BORN TO BE…AN EV
“Electric mobility is the true nature of Smart,” says brand manager Marc Langenbrinck. We have to agree that the smart fortwo certainly looks like it should be an electric car. The tiny two-seater, with egg-like styling and plastic body panels, is so wildly different, it’s sort of a let-down to find out that it’s powered by a conventional gasoline engine. But the ForTwo, which first came to market (in Europe) in 1998, had been around for nine years before the first Smart EV was unveiled, in 2007. A small test fleet was soon let loose in London. A total of 100 first-generation Smart EVs were produced before the second-generation electric made its debut in 2008. Deliveries of the current, second-generation car began in Germany last November. Now, the smart fortwo electric drive is coming to the USA.
POWERED BY TESLA
The Smart ForTwo Electric Drive-and yes, that is the name-uses a 30-kilowatt (20 kw constant output) electric motor that puts out 88 pound-feet of torque. Like the ForTwo’s three-cylinder gasoline engine, the electric motor is located at the rear and drives the rear wheels. It’s fed by a 16.5 kWh lithium-ion battery pack supplied by Tesla. The battery unit is ideally located under the floor and within the wheelbase. Smart engineers claim that the Electric Drive has a range of roughly 80 miles, or four to five hours of low-speed city driving. Recharging is via a 220v connector. Refilling a fully depleted battery pack takes eight hours; a more typical recharge from 20 percent to 80 percent capacity would be 3.5 hours.

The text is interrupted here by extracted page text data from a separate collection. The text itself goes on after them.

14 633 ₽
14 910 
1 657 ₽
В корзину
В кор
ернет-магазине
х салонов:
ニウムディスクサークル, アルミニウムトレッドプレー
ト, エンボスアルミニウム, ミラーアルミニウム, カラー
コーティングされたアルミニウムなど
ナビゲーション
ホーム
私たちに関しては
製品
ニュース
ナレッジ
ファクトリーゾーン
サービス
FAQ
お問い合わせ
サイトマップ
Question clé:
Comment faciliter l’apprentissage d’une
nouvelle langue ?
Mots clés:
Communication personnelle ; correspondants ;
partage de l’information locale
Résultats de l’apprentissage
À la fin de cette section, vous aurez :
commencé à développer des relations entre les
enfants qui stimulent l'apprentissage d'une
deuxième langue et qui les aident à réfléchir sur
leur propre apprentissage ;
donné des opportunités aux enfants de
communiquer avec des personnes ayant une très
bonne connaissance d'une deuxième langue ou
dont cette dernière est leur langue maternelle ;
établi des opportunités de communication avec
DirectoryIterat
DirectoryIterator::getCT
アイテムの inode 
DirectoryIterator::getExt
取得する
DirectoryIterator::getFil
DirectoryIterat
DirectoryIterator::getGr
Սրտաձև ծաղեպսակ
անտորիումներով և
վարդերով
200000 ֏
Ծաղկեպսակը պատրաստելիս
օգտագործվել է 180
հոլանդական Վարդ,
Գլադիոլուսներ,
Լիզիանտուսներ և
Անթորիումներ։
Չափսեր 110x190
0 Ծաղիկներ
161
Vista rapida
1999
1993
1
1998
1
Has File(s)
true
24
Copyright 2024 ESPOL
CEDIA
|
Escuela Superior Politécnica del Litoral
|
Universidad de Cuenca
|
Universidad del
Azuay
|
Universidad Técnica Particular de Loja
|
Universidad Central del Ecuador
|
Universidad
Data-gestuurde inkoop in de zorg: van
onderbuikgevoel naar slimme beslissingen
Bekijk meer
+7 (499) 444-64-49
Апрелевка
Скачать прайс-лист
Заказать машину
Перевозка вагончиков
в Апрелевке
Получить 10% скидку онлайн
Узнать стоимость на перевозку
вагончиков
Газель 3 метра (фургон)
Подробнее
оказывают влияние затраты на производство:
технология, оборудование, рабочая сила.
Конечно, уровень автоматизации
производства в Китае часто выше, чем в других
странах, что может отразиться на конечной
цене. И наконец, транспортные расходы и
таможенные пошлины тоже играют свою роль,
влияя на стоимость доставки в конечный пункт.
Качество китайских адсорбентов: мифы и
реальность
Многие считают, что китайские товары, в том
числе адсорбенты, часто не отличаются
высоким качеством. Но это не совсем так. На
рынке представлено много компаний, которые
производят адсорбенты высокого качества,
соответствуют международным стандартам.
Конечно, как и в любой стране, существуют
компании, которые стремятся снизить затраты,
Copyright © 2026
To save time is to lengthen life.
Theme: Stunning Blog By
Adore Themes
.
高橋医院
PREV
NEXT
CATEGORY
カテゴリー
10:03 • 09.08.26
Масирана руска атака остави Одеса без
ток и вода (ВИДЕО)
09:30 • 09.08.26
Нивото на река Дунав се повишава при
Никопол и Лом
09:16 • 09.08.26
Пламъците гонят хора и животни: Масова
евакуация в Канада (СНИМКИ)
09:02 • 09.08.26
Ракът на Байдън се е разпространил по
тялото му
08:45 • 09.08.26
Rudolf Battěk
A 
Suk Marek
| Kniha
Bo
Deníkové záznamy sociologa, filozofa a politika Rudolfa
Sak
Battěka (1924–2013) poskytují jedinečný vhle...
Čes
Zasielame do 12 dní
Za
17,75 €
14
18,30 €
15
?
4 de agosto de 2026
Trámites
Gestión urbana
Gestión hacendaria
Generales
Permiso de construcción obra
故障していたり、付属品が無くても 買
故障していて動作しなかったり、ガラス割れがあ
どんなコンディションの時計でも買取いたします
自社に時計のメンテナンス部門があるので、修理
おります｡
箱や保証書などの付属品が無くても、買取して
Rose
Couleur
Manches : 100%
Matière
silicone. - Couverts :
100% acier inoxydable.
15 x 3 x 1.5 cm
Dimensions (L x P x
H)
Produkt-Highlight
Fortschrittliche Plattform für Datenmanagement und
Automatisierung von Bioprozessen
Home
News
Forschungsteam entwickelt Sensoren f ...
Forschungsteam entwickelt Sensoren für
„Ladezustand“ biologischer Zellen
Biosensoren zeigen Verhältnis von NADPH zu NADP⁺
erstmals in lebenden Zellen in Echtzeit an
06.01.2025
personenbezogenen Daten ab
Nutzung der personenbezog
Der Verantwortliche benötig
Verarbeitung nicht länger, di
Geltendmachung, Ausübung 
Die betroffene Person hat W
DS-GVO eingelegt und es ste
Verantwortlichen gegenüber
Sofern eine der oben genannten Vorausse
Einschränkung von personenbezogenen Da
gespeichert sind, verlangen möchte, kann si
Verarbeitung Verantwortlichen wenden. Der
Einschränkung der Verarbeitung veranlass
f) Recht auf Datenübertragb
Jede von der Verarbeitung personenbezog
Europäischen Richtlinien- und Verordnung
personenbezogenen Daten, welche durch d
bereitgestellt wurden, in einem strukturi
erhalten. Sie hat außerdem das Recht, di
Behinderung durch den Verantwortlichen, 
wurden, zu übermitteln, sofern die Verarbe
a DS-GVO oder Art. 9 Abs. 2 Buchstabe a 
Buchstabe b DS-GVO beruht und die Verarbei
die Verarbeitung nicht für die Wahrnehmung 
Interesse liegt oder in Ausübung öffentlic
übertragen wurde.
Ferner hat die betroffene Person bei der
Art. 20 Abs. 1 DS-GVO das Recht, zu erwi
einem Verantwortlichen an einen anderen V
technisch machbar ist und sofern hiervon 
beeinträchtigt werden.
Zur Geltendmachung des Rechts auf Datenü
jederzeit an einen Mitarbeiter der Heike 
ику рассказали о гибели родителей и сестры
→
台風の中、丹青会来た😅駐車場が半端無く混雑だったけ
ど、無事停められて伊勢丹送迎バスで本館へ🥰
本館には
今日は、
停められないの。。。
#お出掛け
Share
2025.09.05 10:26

A QUICK BUZZ THROUGH BROOKLYN
We had the opportunity to drive the ForTwo Electric Drive on a loop through Brooklyn, a low-speed urban environment that should be the Smart’s ideal milieu. Smart claims that, despite carrying an extra 308 pounds, the EV matches the gasoline-powered car’s 6.5-second time from 0 to 60 km/hr (that’s 37 mph). That still puts it among the slowest cars on the road. And top speed is limited to 100 km/hr, or 62 mph. Clearly, and like its conventionally powered sibling, the ForTwo Electric Drive is not meant to be a highway star.
But the EV does have an advantage in that, like most electrics, it uses a single-speed gearbox, rather than the standard ForTwo’s slow and jerky automated manual. Starting up from rest is odd, however; the Smart Electric Drive doesn’t creep (move forward slightly without your foot on the gas), so you have to press the accelerator to get moving. But tip-in is such that nothing happens at first, so then you have depress it further before it finally reacts, making parking rather annoying affair. Once underway, the motor has a golf-cart-like whine whenever your foot is on the throttle. As in the standard Smart, the tiny wheels and ultra-short wheelbase make for a harsh, bouncy ride on mean city streets.
On the plus side, visibility is outstanding, and the front seats are very roomy. The EV has the same amount of behind-the-seats stowage as the standard car. And the Cabrio’s power-operated convertible top is quick and simple to use.
FOR A LIMITED TIME ONLY
Smart is only bringing in 250 ForTwo Electric Drive cars, but of those, some 80 percent will be funneled to corporate buyers. The 50 or so that will go to the general public will be sold in the following markets: Portland, Oregon; San Jose, California; Indianapolis, Indiana; Tampa-Orlando, Florida; and the Boston-New York-Philadelphia-D.C. corridor. Interested buyers can sign up at Smart’s web site, and those from the supported areas will be taken on a first-come, first-serve basis.
All ForTwo Electric Drives will be leased, at $499/month for 48 months. (The government’s $7500 electric-car-buyer tax credit goes to Smart.) Air conditioning is standard, and a car that is plugged in can be pre-cooled or pre-warmed via a button on the remote. All Electric Drives are painted the same green and white, but buyers do have a choice of coupe or Cabrio.
Once those 250 cars are gone, that’s it. True series production doesn’t begin until 2012, for the 2013 model year.